BotPrize — A Turing Test For Bots
Philip Hingston writes "Computers can't play like people — yet. An unusual kind of computer game bot-programming contest has just been held in Perth, Australia, as part of the IEEE Symposium on Computational Intelligence and Games. The contest was not about programming the bot that plays the best. The aim was to see if a bot could convince another player that it was actually a human player. Game Development Studio 2K Australia (creator of BioShock) provided $7,000 cash plus a trip to their studio in Canberra for anyone who could create a bot to pass this 'Turing Test for Bots.' People like to play against opponents who are like themselves — opponents with personality, who can surprise, who sometimes make mistakes, yet don't robotically make the same mistakes over and over. Computers are superbly fast and accurate at playing games, but can they be programmed to be more fun to play — to play like you and me?"
Read on for the rest of Philip's thoughts.
Philip continues, "Teams from Australia, the Czech Republic, the United States, Japan and Singapore competed in the final. Competitors created bots to play a specially modified Unreal Tournament 2004 Death Match. Expert judges then tried to tell whether they were playing a bot or a human, just from their observation of the way they played the game. Judges included AI experts, a game development executive, game developers, as well as an expert human player. The result? The winning team AMIS, from Charles University in Prague, managed to fool 2 out of the 5 expert judges, and achieved an average 'human-ness rating' of 2.4 out of 4. All the human players were judged more human than the bots overall, but the judges were fooled often enough to suggest that in next year's contest, some bots may be able to pass the test by fooling 4 out of 5 judges. AMIS won $2,000 cash plus an all expenses paid trip to 2K's Canberra studio. You can check out the full results and competition videos, and try an online video quiz that lets you judge for yourself."
The fact that you're actually playing a human is a big factor too. Fast connections and low ping times aren't the only reason LAN parties were successful -- sometimes you just want to rub it in.
they want a bot that moves and fires randomly and then types "fuk u faggit" into chat every time you kill it.
lysergically yours
Just have the bot randomly jump around, and then stand over their kills and repeatedly crouch.
I strongly suspect that making a game bot truly act like a human calls for heuristics that approach those in real humans, meaning something like "true" artificial intelligence. Those heuristics would be be worth way, way, way more than a measly $7000 or $2000, and a trip. Billions, in fact.
Still, it'll be interesting over time to see if someone can, in fact, make a highly "human-like" set of heuristics without actually achieving this "true" artificial intelligence, or if someone does invent heuristics for "true" artificial intelligence then is naive enough to give it away for not peanuts, but a half a single peanut. Either way would say something important about so-called "human" intelligence.
A truly excellent pizza parlor is a delight unto the heavens. Treasure the sauce and the toppings!
As a casual gamer + AI observer, in my opinion the biggest / most obvious difference are human traits.
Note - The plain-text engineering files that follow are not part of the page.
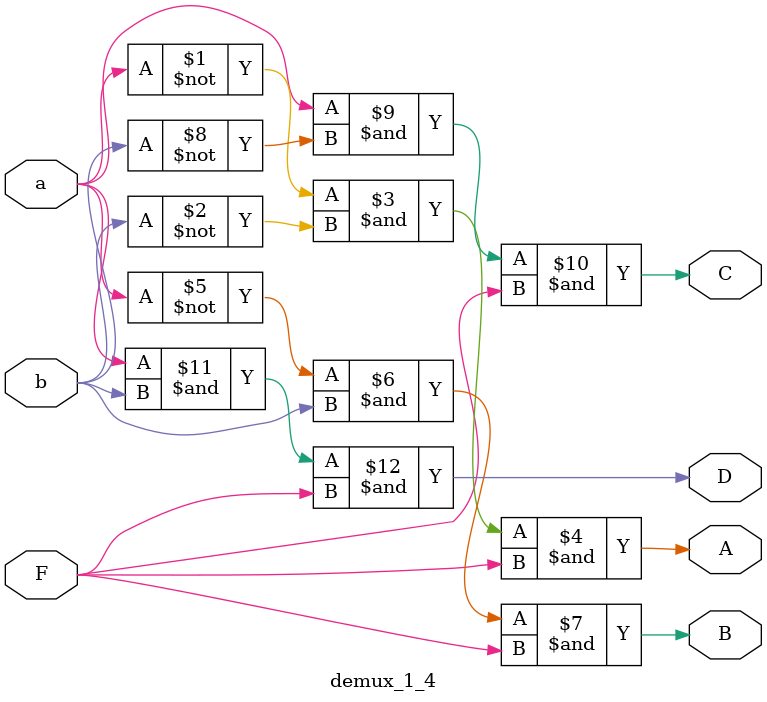
<source format=v>
module demux_1_4(
    input a,
    input b,
    input F,
    output A,
    output B,
    output C,
    output D
);
assign A = (~a & ~b & F);
assign B = (~a & b & F);
assign C = (a & ~b & F);
assign D = (a & b & F);
endmodule
</source>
While this may sound obvious, let me elaborate:
- Traits are different to mistakes or intelligence. Mistakes are missing, shooting into walls, walking over edges, etc.
- Traits are: becoming too involved in a firefight, that you *know* you're going to lose, being so wound up on one enemy that you miss seeing others, hiding behind corners to wait for others to become injured, etc
Playing against humans has much more appeal than bots, because people are 'fun'. No bot is ever going to run at you with an axe ( or other lowest equivalent weapon ) when you've got the BFG - but humans will - and will often win with this tactic through sheer stupidity or blind chance.
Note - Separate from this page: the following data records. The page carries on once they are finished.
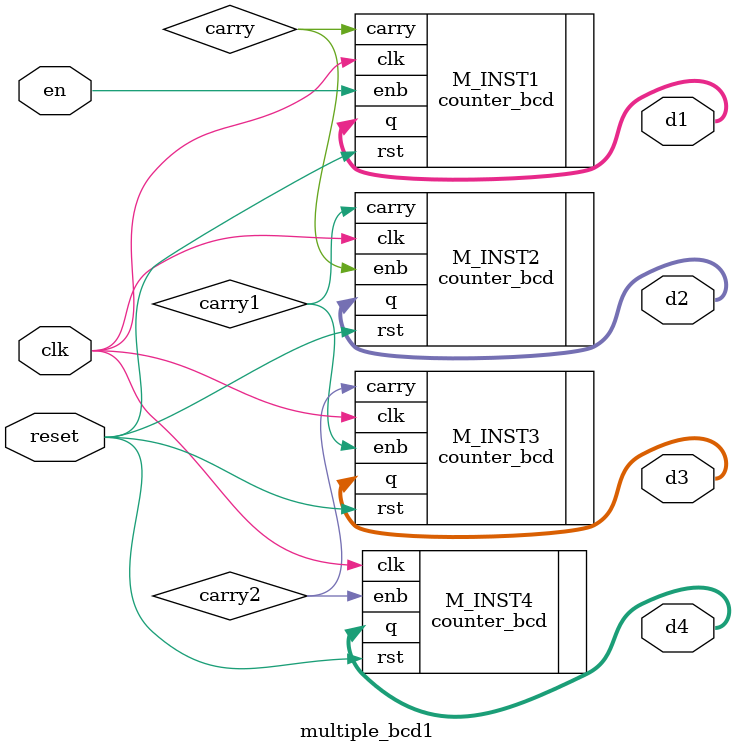
<source format=sv>
`timescale 1ns / 1ps

module multiple_bcd1(input logic en, reset,clk,
                    output logic [3:0] d1,d2,d3,d4 
                    );
                    
                    logic carry;
                    logic carry1;
                    logic carry2;


counter_bcd M_INST1 (.rst(reset), .enb(en), .clk(clk), .q(d1), .carry(carry));
counter_bcd M_INST2 (.rst(reset), .enb(carry), .clk(clk), .q(d2), .carry(carry1));
counter_bcd M_INST3 (.rst(reset), .enb(carry1), .clk(clk), .q(d3), .carry(carry2));
counter_bcd M_INST4 (.rst(reset), .enb(carry2), .clk(clk), .q(d4));


endmodule

</source>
I can only imagine programming human traits is a lot more difficult than 'standard' AI.
In the videos, I got most of the choices right by applying the question: Who is applying human behavioral patterns?
The only exception to this would be a difference matte of the player.
I would 'render' out a patch around any visible opponent to see *how* visible they are.
If they're standing still in front of a tree trunk the average luminance at the border of the player and tree need to measured. If the player is instead a black SWAT player on a white snow field then his visibility would be increased.
Motion should also be multiplied.
Contrast * %of Player Visible * percieved velocity (If they're crouching and creeping at '100 yards' they'll be moving slower in the bot's view than if they were 2" in front of them.
You want to make sure that just because the player model is visible it doesn't mean the player would actually be visible to an opponent. I can't count how many times a black hooded enemy in a darkened window has sniped me.
Also a bot should have its sound perception nerfed. Just because it hears a set of footsteps doesn't mean it shouldn't be biased to stereo or at least 5 channel restrictions.
Chatting is disabled so that the challenge isn't to write a chatbot.